Tabel 1. Average results from dec. 2021 coming from a minimum of 100 farms per country, all farmers using UNIFORM (or a branded version).
Herd composition and Sustainability
It is clear that on every dairy farm animal’s that do not produce milk, are not efficient, and they have a negative impact on sustainability but also on the financial results. So too many youngstock, heifers calving too late and cows leaving the farm too soon all have a negative effect. Below we see how the farms in the different countries are doing.
The herd size varies from 146 in France to nearly 500 in Denmark. But what is more interesting to see is that the number of youngstock per 10 cows varies a lot.

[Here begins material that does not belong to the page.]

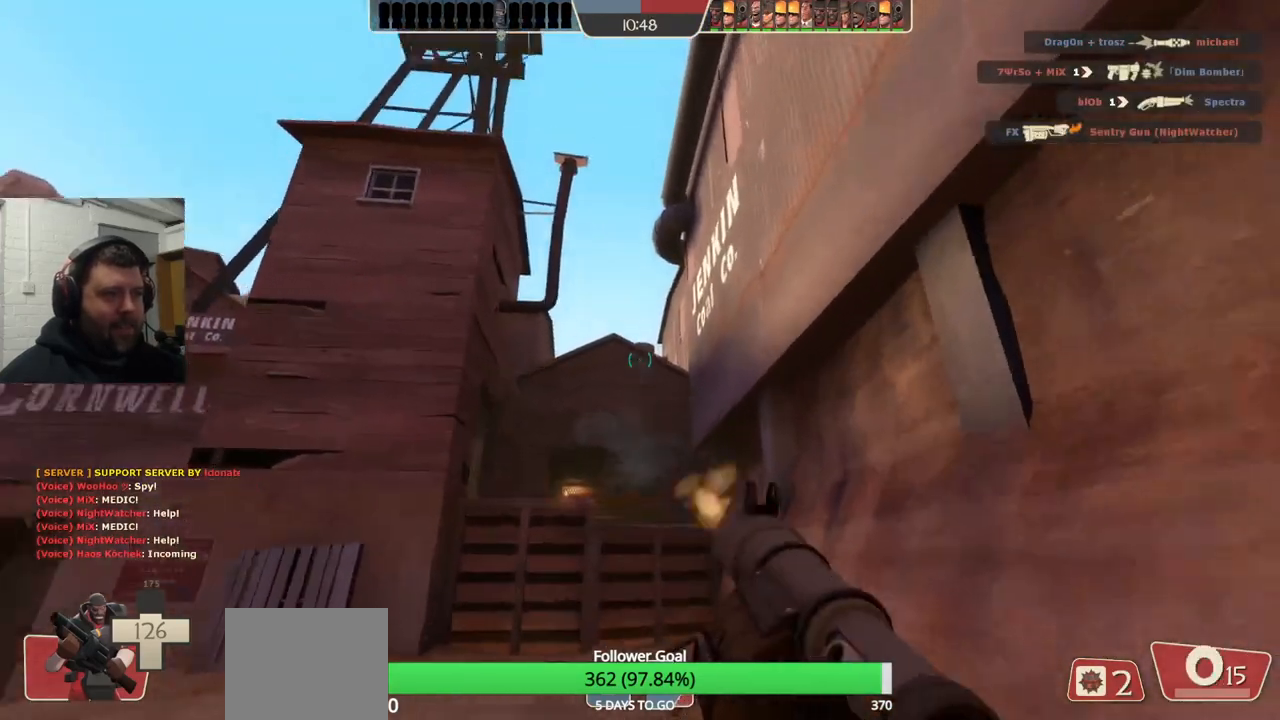
{"buttons": [], "left_stick": "down", "right_stick": "center", "events": [[33, "R2", "down"], [83, "R2", "up"], [217, "R2", "down"], [283, "R2", "up"], [400, "R2", "down"], [417, "left_stick", "down"], [467, "R2", "up"]]}
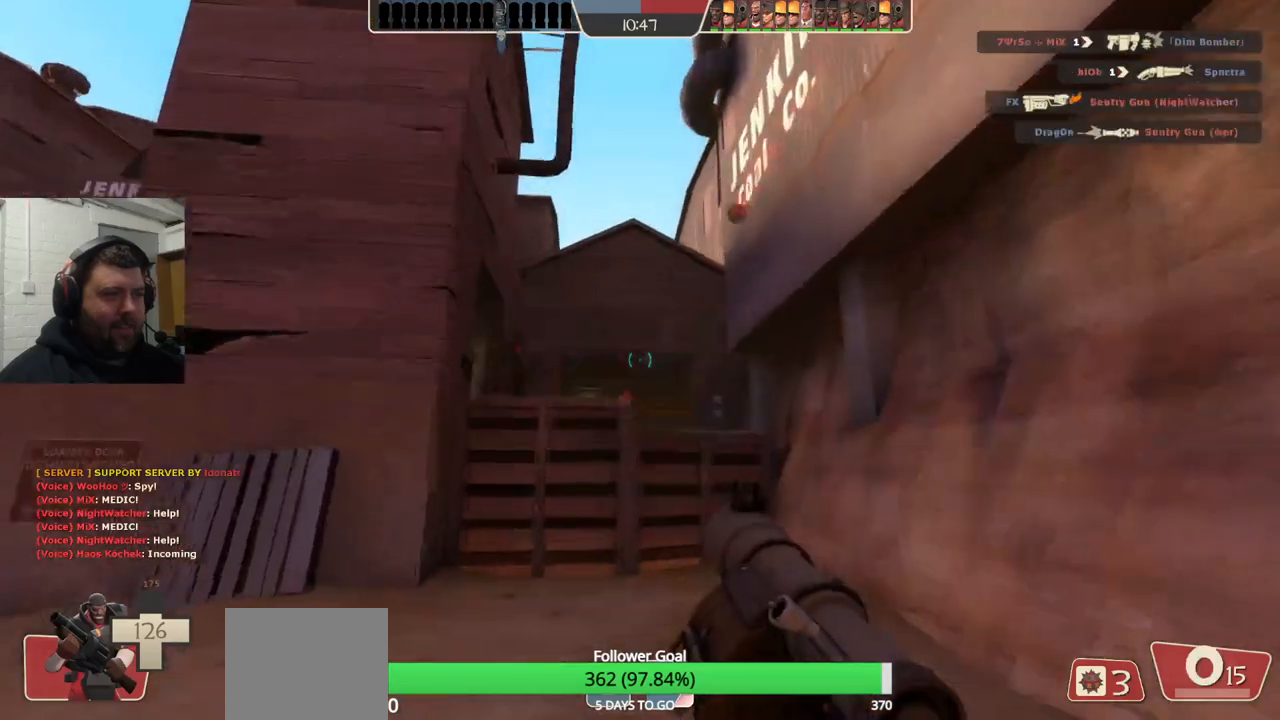
{"buttons": [], "left_stick": "down", "right_stick": "center", "events": [[50, "R2", "down"], [133, "R2", "up"], [200, "R2", "down"], [267, "R2", "up"]]}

The Netherlands is the lowest and Brazil is the highest. The regulations in the Netherlands are very much focusing on sustainability and that forces farmers to minimize the number of youngstock.
The result of that is:
- Low number of youngstock per 10 cows (6.3)
- Heifers are calving at a young age of 24.8 months average.
Countries with opposite figures do still have the room to improve when it comes to sustainability.
Milk production, yearly and in December 2021
The 305-day milk production per cow in the 9 countries is on average 9535 Kg. The Spanish farmer’s joining this farm comparison are doing 11034 Kg and score the highest in this group. And Brazil is the lowest with 8404 Kg, this is partly due to 100% grazing on some farms and more variation in breeds.
The actual production in kg milk per day per cow is on average 28,5 kg and again Spain is the highest with 35,0 kg and France is the lowest here with 26,2 kg. In this comparison we do not look at the fat and protein levels, this might be interesting to look at too.
The SPP is a milk production corrected for all animal related factors (like age, Days since calving etc) and it shows the same results, so there is no influence from a high number of young animals or special calving seasons.
Fertility, as a rolling average by December 2021
Fertility results on dairy farms vary a lot at farm level but also between countries. Good fertility management of youngstock can be simply measured with the average age at 1st calving. In the overview we see that this is on average 26 months. The Netherlands scores very highly with 24,8 months and Brazil scores the lowest with 31,3 months. The well-accepted figure of 2 dollar per day of cost when heifer’s calve too late shows the big win that Brazilian farmers can get.
Out of the 9 countries Denmark has the lowest age at first calving with 24,6 months, and we also see that Denmark also scores the highest with the pregnancy rate (19,7) with cows and the UK is a good second best with 16,6.
These are averages for all the farms in the different countries. However, the target for each individual farmer should be over 20% and many farms are not there yet. In all countries we also see high performing farms who reach that 25% pregnancy with very good management and strict protocols. So, it is possible, but not easy.
Udder health based on somatic cells
For somatic cells (SCC) we only have one KPI and that is the average SCC. This varies a lot between 172 in the UK to 368 in Brazil. Below the 200 barrier it is only the Netherlands, Belgium, UK and Canada, and the others are all above the 200 barrier. This can be influenced by the milk price policies from the milk factories. When penalties for high SCC are higher, farmers are forced to manage it better.
National regulations have influence in the technical results on dairy farms. The regulations for sustainability in the Netherlands have a clear and positive effect on the related results (KPI’s) at the farm level. That is what we see.
Production levels, fertility management and udder health also differ between countries. The level of individual farm management is probably one issue, climate (temperature and humidity) can have an effect on a whole country. But in general in all countries there is still room for improvement.